CoX: Heartbeep!

Time to time, I write up an explication of characters I’ve played in RPGs or made for my own purpose.  This is an exercise in character building and creative writing, and hopefully interesting.


Dot is a bright, funloving, extremely geeky young lady, who’s prone to odd stutters and occasional lapses in conversation. This is because while she is a geeky young lady with a bright personality, she’s also a superpowered Clockwork drone from Praetoria that was handled through a variety of somewhat dubious projects on her arrival.

It’s not that she’s ‘really’ a robot. It’s not that she’s ‘disguised’ as a girl.

She’s a cute girl.

And she’s a robot.

And Dot has decided the kind of cute girl she wants to be is also a crime-fighting superhero robot.

Heartbeep, Beep to her friends, Dot on paperwork when she has to use an official document is a cute robot girl. Based on a Praetorian Clockwork, she’s basically a medical robot that was seized upon by a supervillain, and upgraded into being a perfect assistant and enforcer. That supervillain, unwilling to train or ‘raise’ her new AI assistant, sent her to a hospital to learn everything she needed to know, which then backfired on her as Beep became interested in things like the Hippocratic Oath and taking care of people.

As far as ‘what can Beep do,’ it’s handy that she’s based on a thing that exists in the game – she’s a medical robot. She can heal people, and has access to stunning blasters that knock people over and around. Because of that, it’s not like I need to explain how the existing healing mechanisms in the game work, I dunno, it’s centaur magic. Ask the game how a Clockwork healing works.

Heartbeep is definitely a team supporter, of course. Without support, she’s markedly less powerful, because several of her powers require an organic target to improve. That’s my excuse for how she can’t Fortitude herself, after all.

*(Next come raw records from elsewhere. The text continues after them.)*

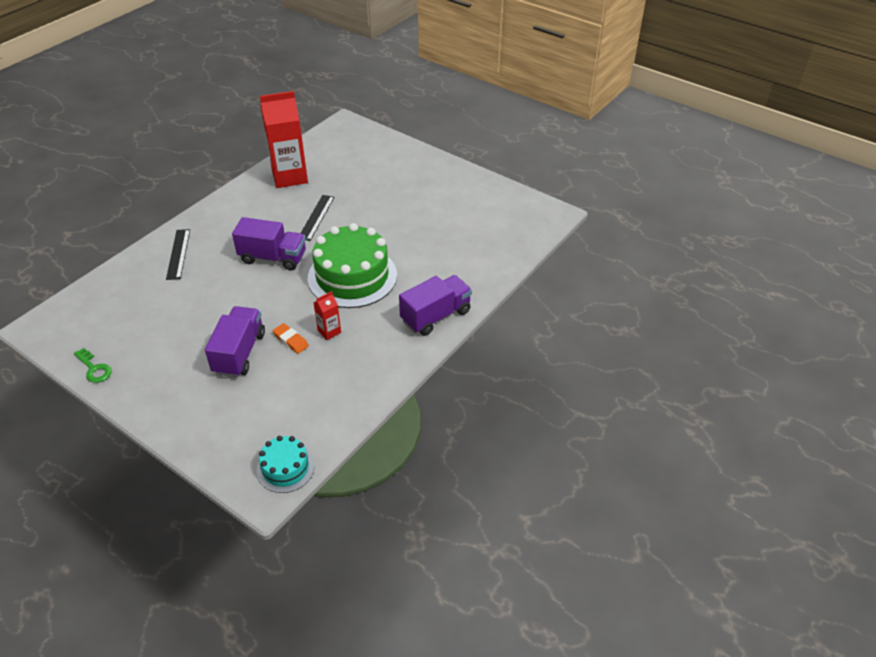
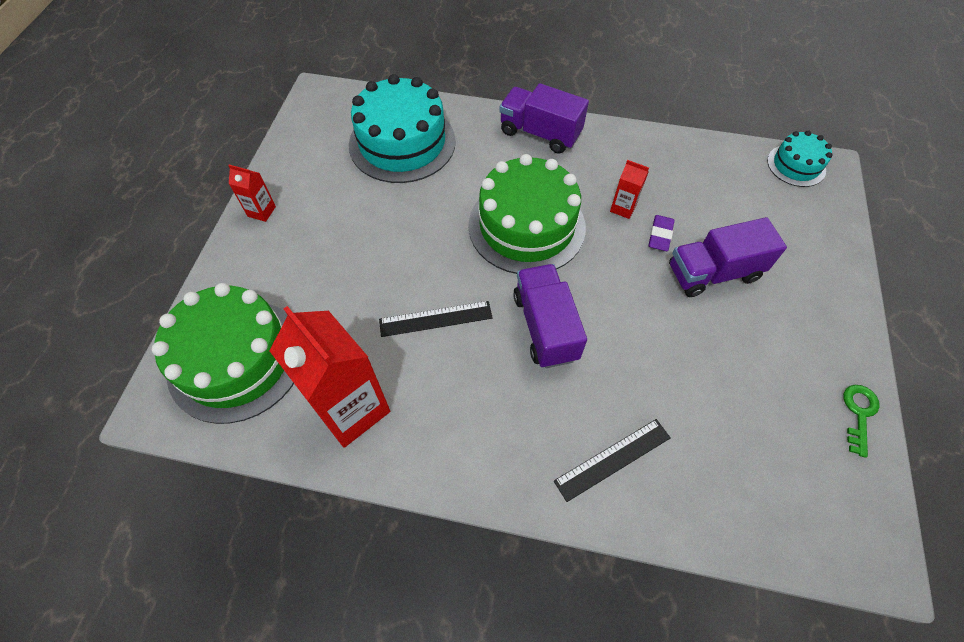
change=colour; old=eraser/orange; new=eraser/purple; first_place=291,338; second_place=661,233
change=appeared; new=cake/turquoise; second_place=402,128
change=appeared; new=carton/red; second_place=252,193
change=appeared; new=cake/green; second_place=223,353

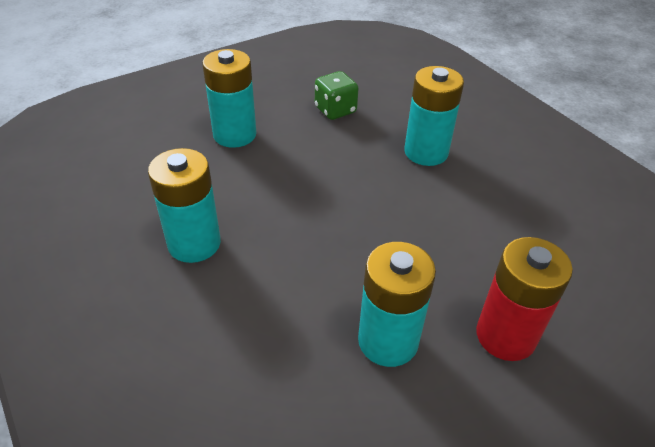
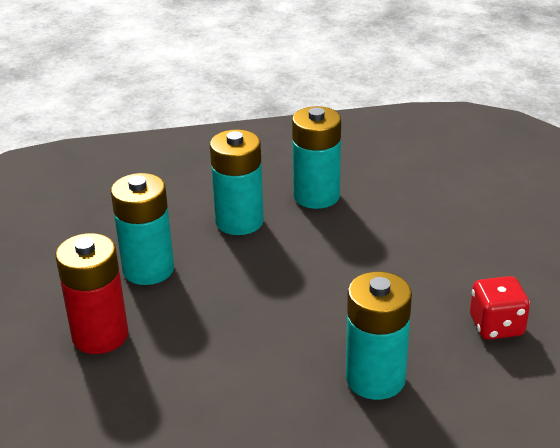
change=relocated; old=battery/turquoise; first_place=229,98; second_place=237,182
change=colour; old=dice/green; new=dice/red; first_place=337,95; second_place=500,308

Socially, though, Beep is sunshine, rainbows, and extreme awkwardness. There’s the occasional glitch, but she’s largely a positive, friendly person who wants to hang around and make friends. Even though she is technically a computer, and has access to internet-level resources, she isn’t a research superbrain kind of character. Looking things up on the internet actively slows her down, and she has to process it to explain it. If Beep’s on the team, she’s helping people, knocking baddies over and around, knocking people out with carefully chosen concussive bursts, she’s not being a Super Genius coming up with great plans.

Mechanics

I made Heartbeep to play with the new ‘knockback-to-knockdown’ inventions on Homecoming, which opened up powersets I normally never played. They’re powerful, but I found the knockback very frustrating to deal with. Instead, Heartbeep’s versions are set to fall over and flop about. She’s a Empathy/Energy Blast/Scorpion Mastery defender.

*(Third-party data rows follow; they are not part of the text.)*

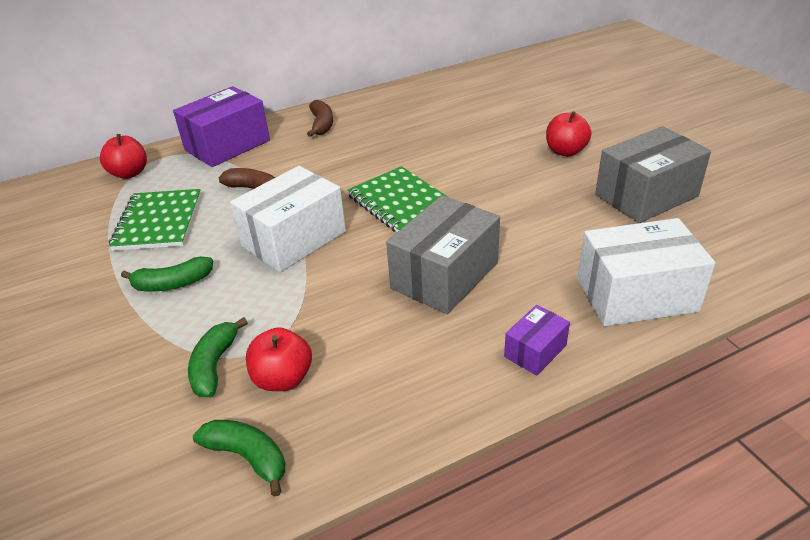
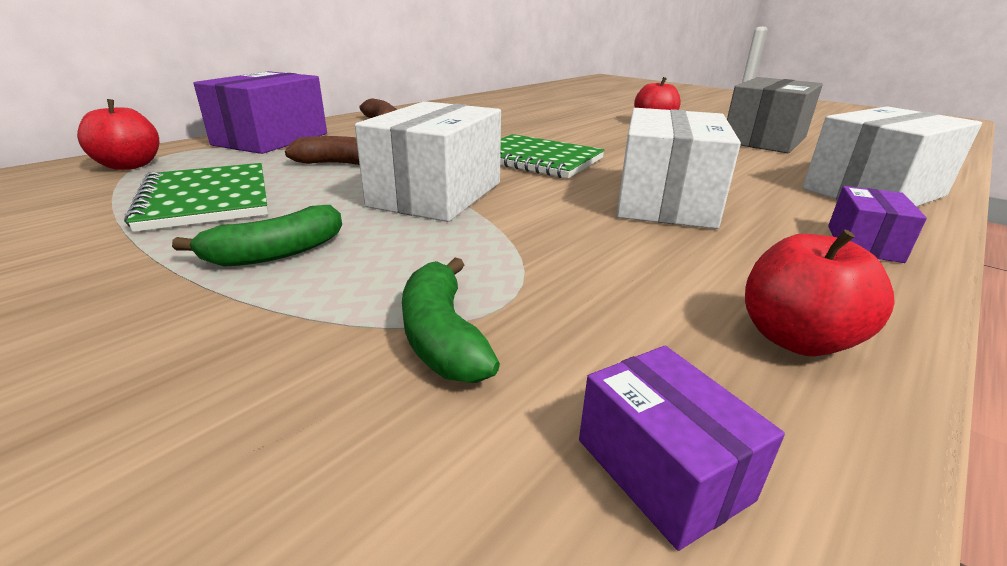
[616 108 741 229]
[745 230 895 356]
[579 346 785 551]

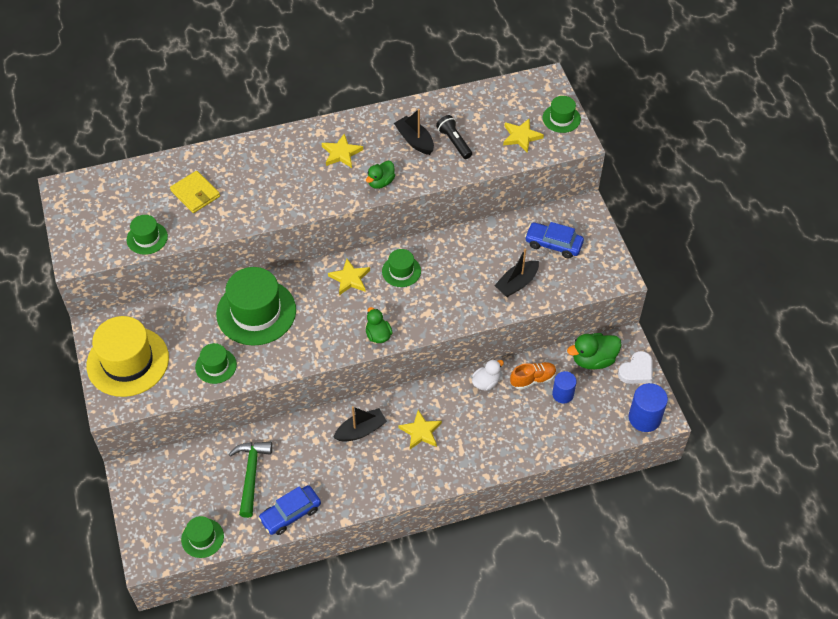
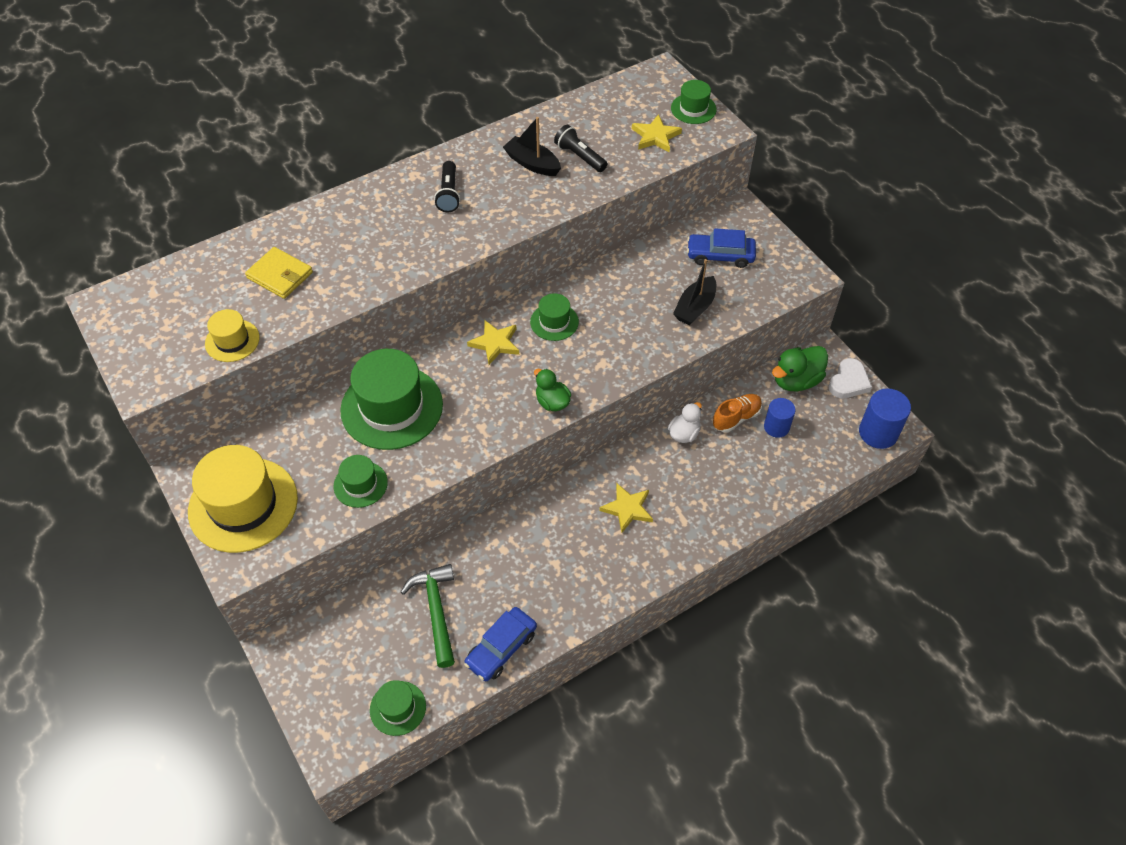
[434 161 460 212]
[366 161 395 189] (first image)
[205 309 260 362]
[333 406 387 442] (first image)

What she’s got going on is:

  • Soft-capped smashing and lethal
  • 33% energy defense
  • 25% resistance to smashing and lethal damage
  • 75% uptime on Recovery Aura and Regeneration Aura, so 600~% recovery and 1130% regeneration.
  • 110% recharge, without Hasten
  • 63.5% global damage when solo
  • 1464 HP, or ‘more than a scrapper’ hit points

What she doesn’t have a lot of is ways to boost the damage of a group. She’s not someone you bring along to take down Giant Monsters in a small team, just someone who makes people have an easier time as they play, in larger groups with people of mixed ability.

If you want to look at her build, here, you can download it at this link.

History

There’s a chance if you watch a bunch of Youtube videos about ‘bad movies,’ you heard the word ‘Heartbeep’ before. It’s from an Andy Kaufman movie, and by all accounts it’s apparently really bad. I haven’t seen it, but I have heard about it, and the word is really cute, in my opinion. Then, in the credits of Dark Void Zero, I saw a friend who had a coworker whose name was given, in quotes, as “Beep.” And Beep is just a super cute name.

That’s kind of where Heartbeep came from. When I was making a bunch of defenders because I wanted to have access to all the primaries I like, I had no idea what to do with this combination, and my experiments with the Clockwork base set from the character builder. I also saw that there are tricks you can do with brown skin and brown patches on clothes – like that cutout you can see in our second picture of Beep.

And that’s where Beep came from. Then when I had a cool robot girl from Praetoria, I had a friend who wanted an assistant for her supervillain and that’s how we got here.